Goal: Allow eval authors to declare MCP servers in eval YAML, have waza provision them
during task execution, and grade how effectively the agent uses those MCP tools.

Approach

Rather than waiting for Copilot SDK changes, use workspace-based MCP discovery:
the agent (Copilot CLI) already discovers MCP servers via .copilot/mcp.json in the
working directory. Waza can write this config file into each task's temp workspace and
manage the MCP server process lifecycle.

eval.yaml                    Task Workspace (/tmp/waza-xxx/)
┌──────────────┐             ┌────────────────────────────┐
│ mcp_servers:  │  ──copy──▶ │ .copilot/mcp.json          │
│   github:     │            │ fixtures/...               │
│     command:  │            │ (agent works here)         │
│     args: ... │            └────────────────────────────┘
└──────────────┘                       │
                              waza starts MCP server process
                              agent discovers via mcp.json
                              waza tracks MCP tool calls
                              waza grades MCP tool usage
                              waza stops MCP server process

Phases & Todos

Phase 1: Formalize MCP Server Config Schema

Define a typed Go struct for MCP server configuration (replacing map[string]any),
and update the JSON schema with proper validation.

  • 1a.
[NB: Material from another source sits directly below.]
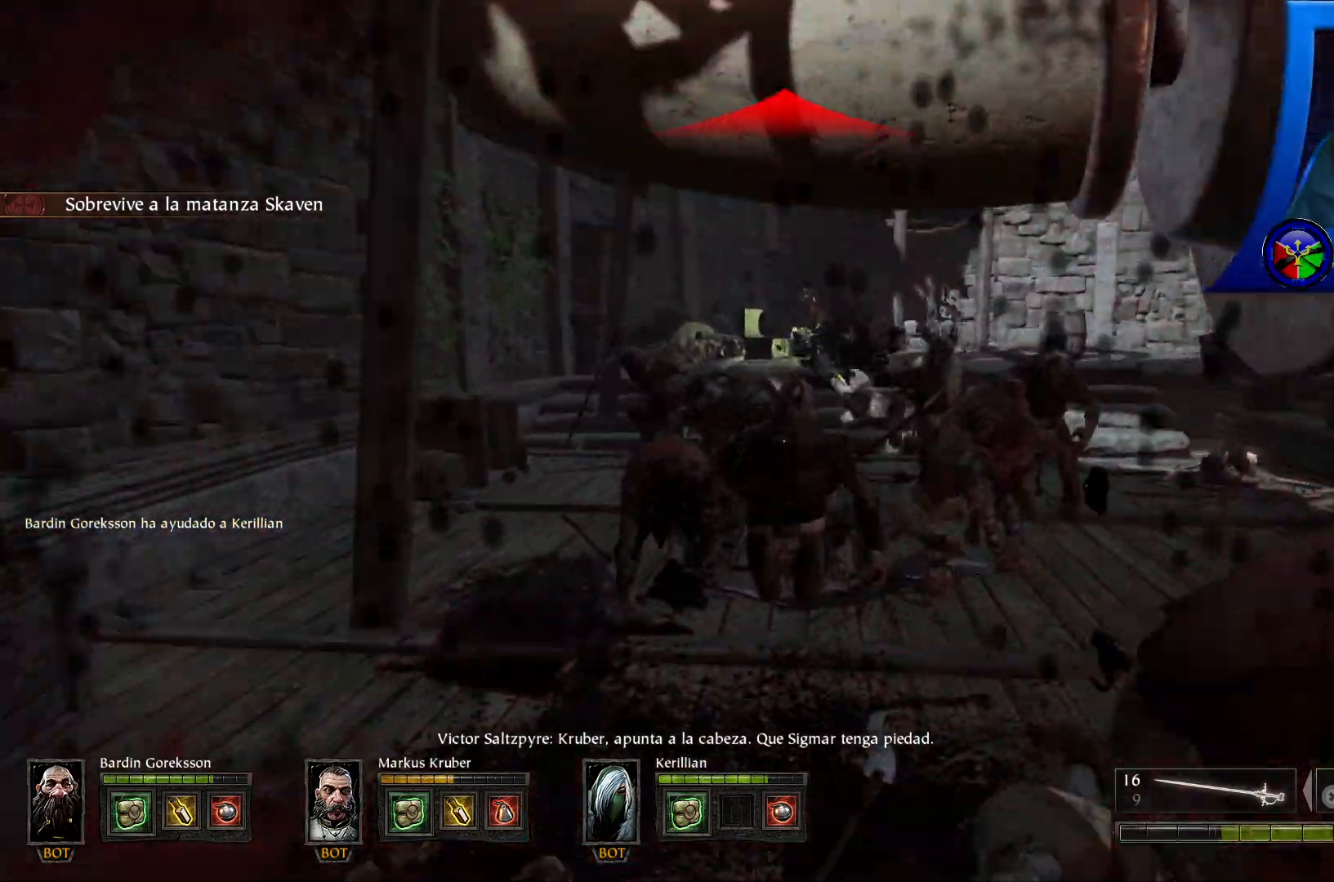
{"dt_ms": 500, "buttons": ["R2"], "left_stick": "up", "right_stick": "center", "events": [[33, "R2", "down"], [33, "right_stick", "center"], [367, "R2", "up"], [400, "R2", "down"]]}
Define MCPServerConfig struct in internal/models/spec.go

    • Fields: Command, Args, Env, WorkingDir, Url (for SSE/streamable-http transports)
    • Replace ServerConfigs map[string]any with MCPServers map[string]MCPServerConfig
    • Maintain backward compatibility with existing YAML parsing
  • 1b. Update JSON schema in schemas/eval.schema.json

    • Replace additionalProperties: true with proper object schema for each server
    • Add command (required), args (array), env (object), url (string)
  • 1c. Add config validation in spec loading

    • Validate that each server has either command or url (stdio vs remote)
    • Validate that command is a string, args is string array, etc.

Phase 2: MCP Server Lifecycle Manager

Create a component that starts/stops MCP server processes and writes workspace config.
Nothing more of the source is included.